Comment 18 by benwright@google.com, Jan 17 (5 days ago)

Revert CL should be landing soon: https://chromium-review.googlesource.com/c/chromium/src/+/1418314

Comment 19 by juberti@google.com, Jan 17 (5 days ago)

Great. That only rolls back the thing that wires up the new logic for the ICE states, so the actual root cause CL is elsewhere - we can let Jonas track that down.

Comment 20 by philipp....@googlemail.com, Jan 17 (5 days ago)

davies147: can you try removing the 10.x host candidate from the asterisk description?
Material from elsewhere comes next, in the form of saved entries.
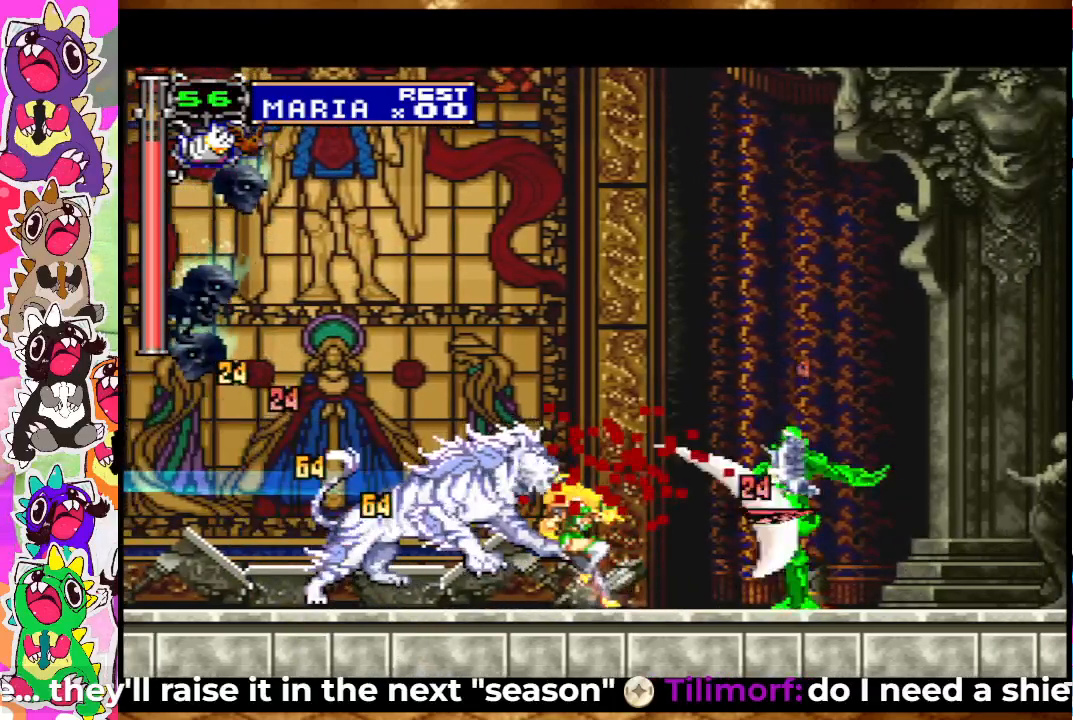
{"buttons": ["DPAD_RIGHT"], "left_stick": "center", "right_stick": "center", "events": [[33, "SQUARE", "up"], [117, "DPAD_LEFT", "up"], [117, "SQUARE", "down"], [183, "SQUARE", "up"], [267, "SQUARE", "down"], [333, "SQUARE", "up"], [417, "SQUARE", "down"], [467, "DPAD_RIGHT", "down"], [483, "SQUARE", "up"]]}
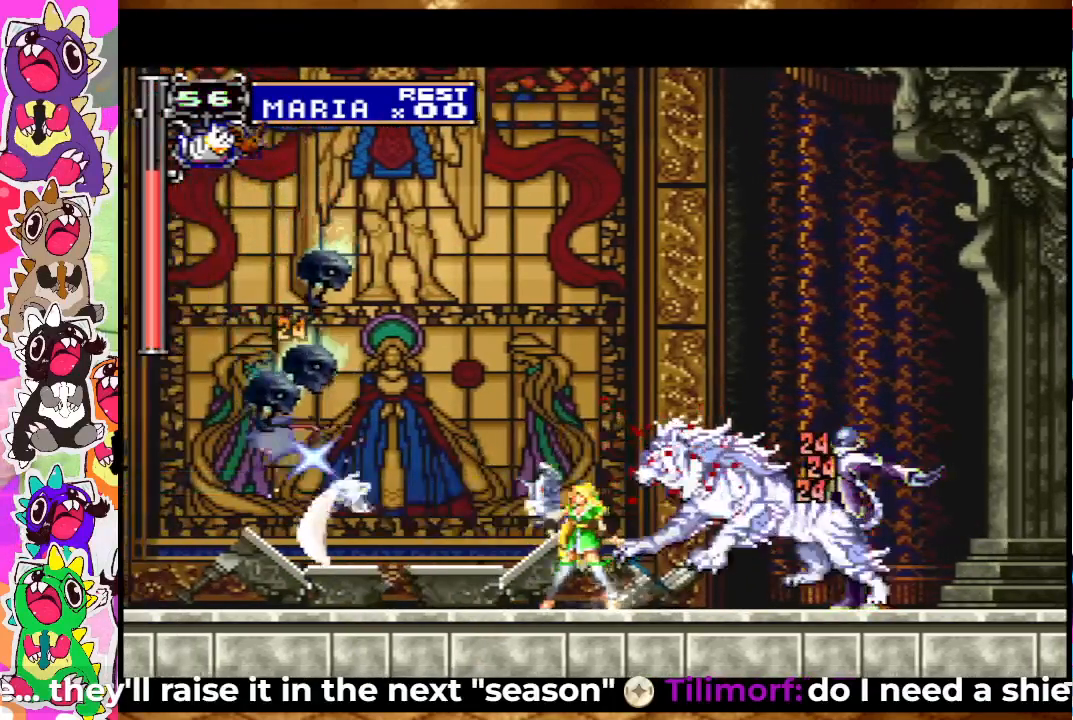
{"buttons": ["SQUARE", "DPAD_LEFT"], "left_stick": "center", "right_stick": "center", "events": [[67, "SQUARE", "down"], [117, "DPAD_RIGHT", "up"], [133, "SQUARE", "up"], [200, "SQUARE", "down"], [283, "SQUARE", "up"], [367, "SQUARE", "down"], [417, "SQUARE", "up"], [483, "DPAD_LEFT", "down"], [500, "SQUARE", "down"]]}
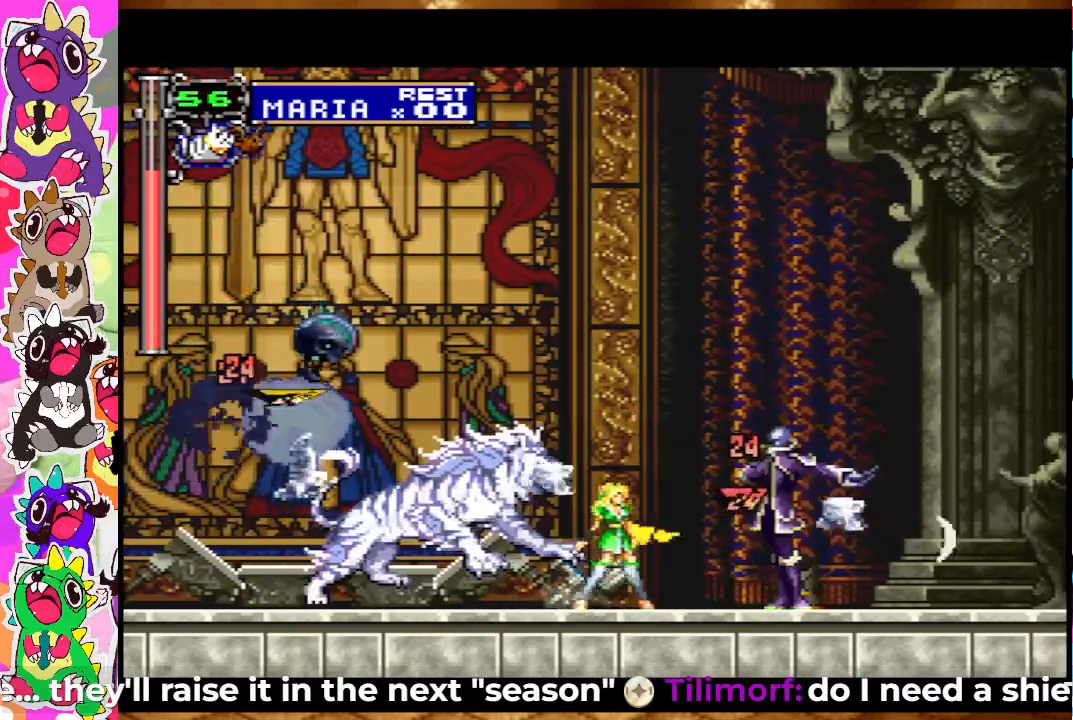
{"buttons": ["SQUARE"], "left_stick": "center", "right_stick": "center", "events": [[83, "SQUARE", "up"], [100, "DPAD_LEFT", "up"], [183, "SQUARE", "down"], [217, "SQUARE", "up"], [300, "SQUARE", "down"], [383, "SQUARE", "up"], [483, "SQUARE", "down"]]}
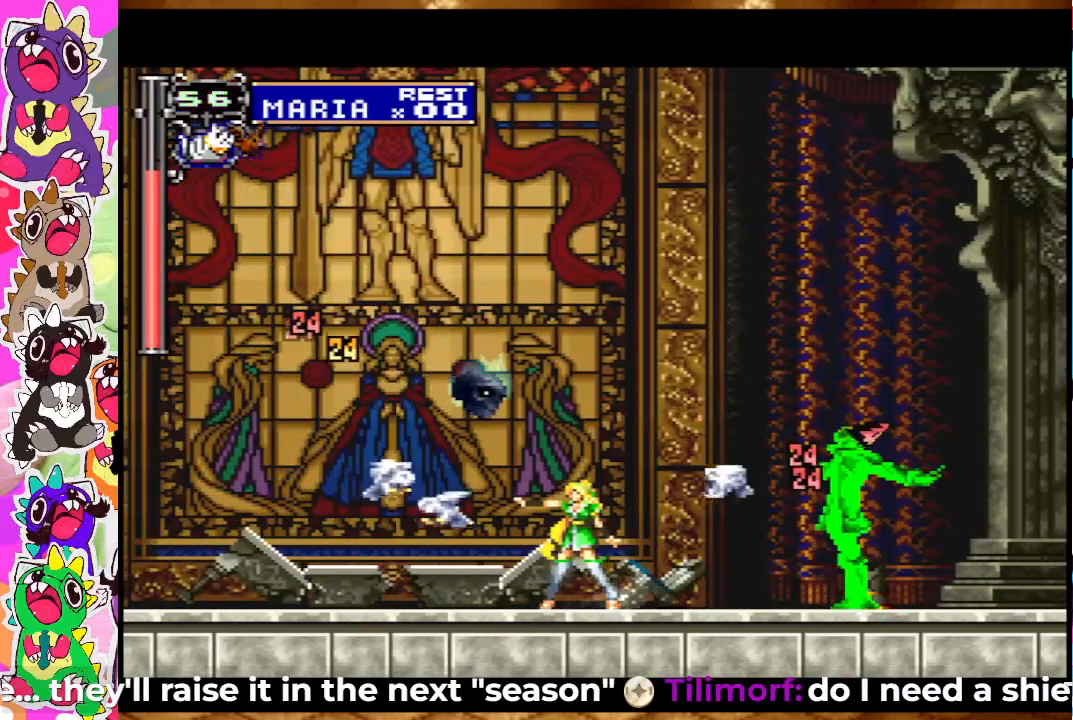
{"buttons": [], "left_stick": "center", "right_stick": "center", "events": [[17, "SQUARE", "up"], [117, "DPAD_RIGHT", "down"], [117, "SQUARE", "down"], [167, "SQUARE", "up"], [200, "DPAD_RIGHT", "up"], [250, "SQUARE", "down"], [317, "SQUARE", "up"], [383, "SQUARE", "down"], [450, "SQUARE", "up"]]}
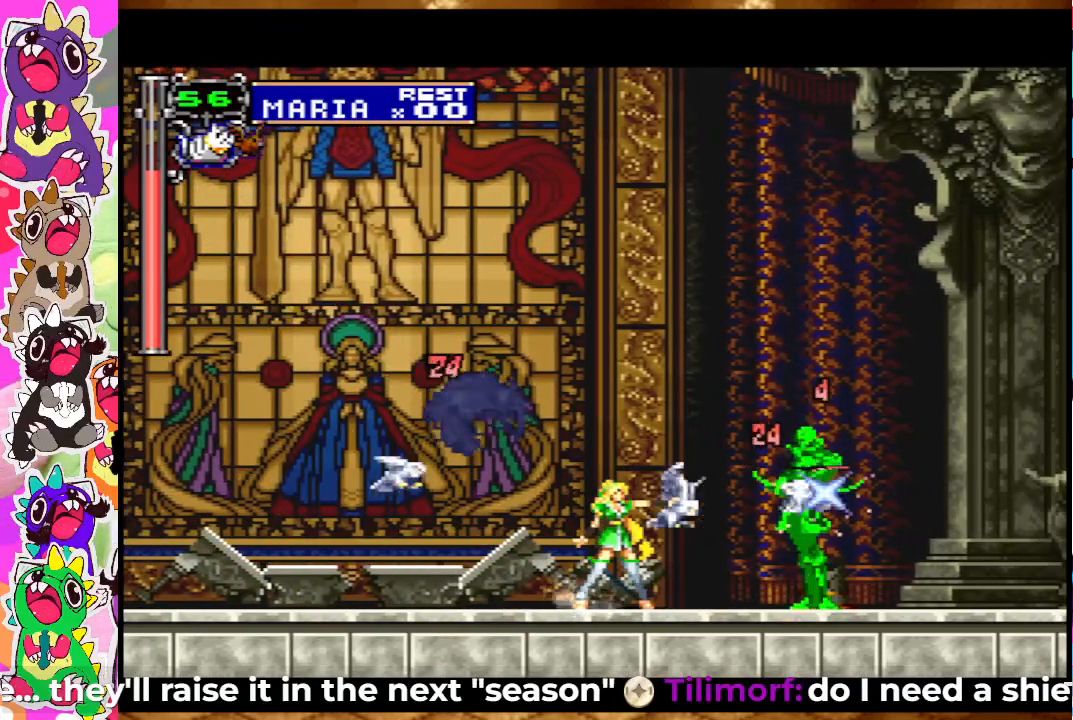
{"buttons": ["SQUARE", "DPAD_DOWN"], "left_stick": "center", "right_stick": "center", "events": [[33, "DPAD_DOWN", "down"], [33, "SQUARE", "down"], [117, "SQUARE", "up"], [167, "SQUARE", "down"], [267, "SQUARE", "up"], [333, "SQUARE", "down"], [417, "SQUARE", "up"], [483, "SQUARE", "down"]]}
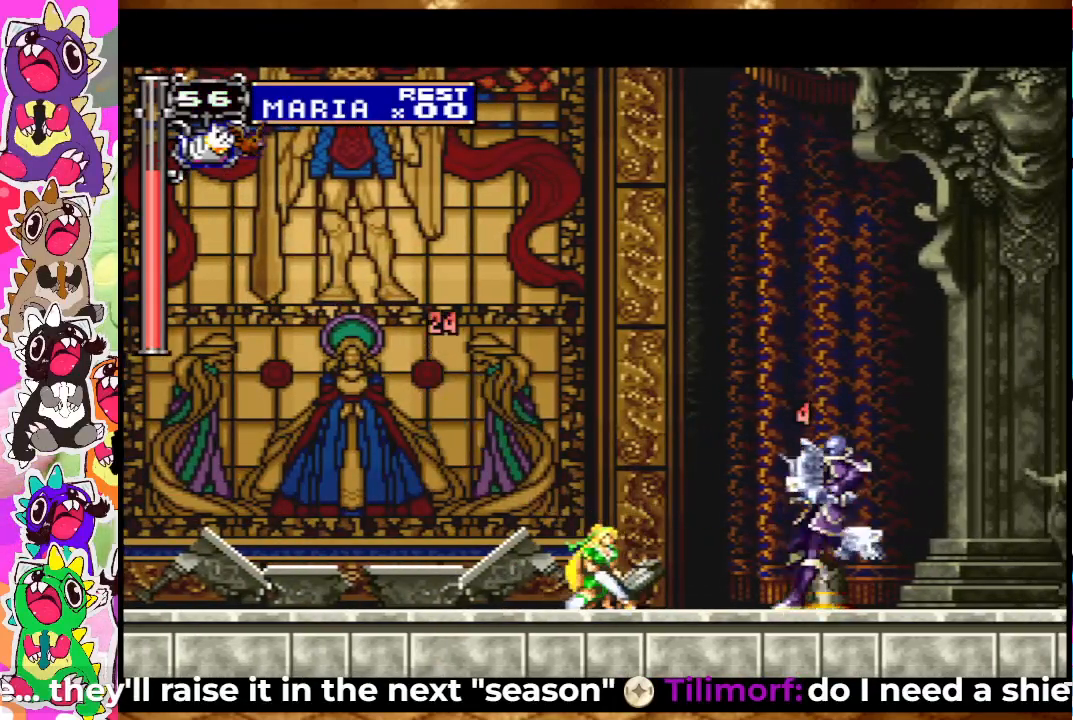
{"buttons": ["SQUARE", "DPAD_DOWN"], "left_stick": "center", "right_stick": "center", "events": [[67, "SQUARE", "up"], [167, "SQUARE", "down"], [217, "SQUARE", "up"], [300, "SQUARE", "down"], [400, "SQUARE", "up"], [483, "SQUARE", "down"]]}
Its a long shot but if that makes the failure go away might provide a bit more insight.

Comment 21 by davies...@gmail.com, Jan 18 (4 days ago)

I removed the host candidate, which correctly forced the use of the relay entry (the net topology/NAT means that srflx cannot be used), but still observed the transition via the 'failed' state.


Comment 22 by jonasolsson@chromium.org, Yesterday (42 hours ago)

Now I've had some time to dig into this, and I'm really confused.

In order for us to emit failed on the new iceconnectionstate path (which 73 should have been on until the revert in #18) this check has to evaluate to true: https://cs.chromium.org/chromium/src/third_party/webrtc/p2p/base/p2p_transport_channel.cc?rcl=74ba99062c48b278675cfe52643719202296fddc&l=409

This means that writable_ has to have been true at some point while it's currently false.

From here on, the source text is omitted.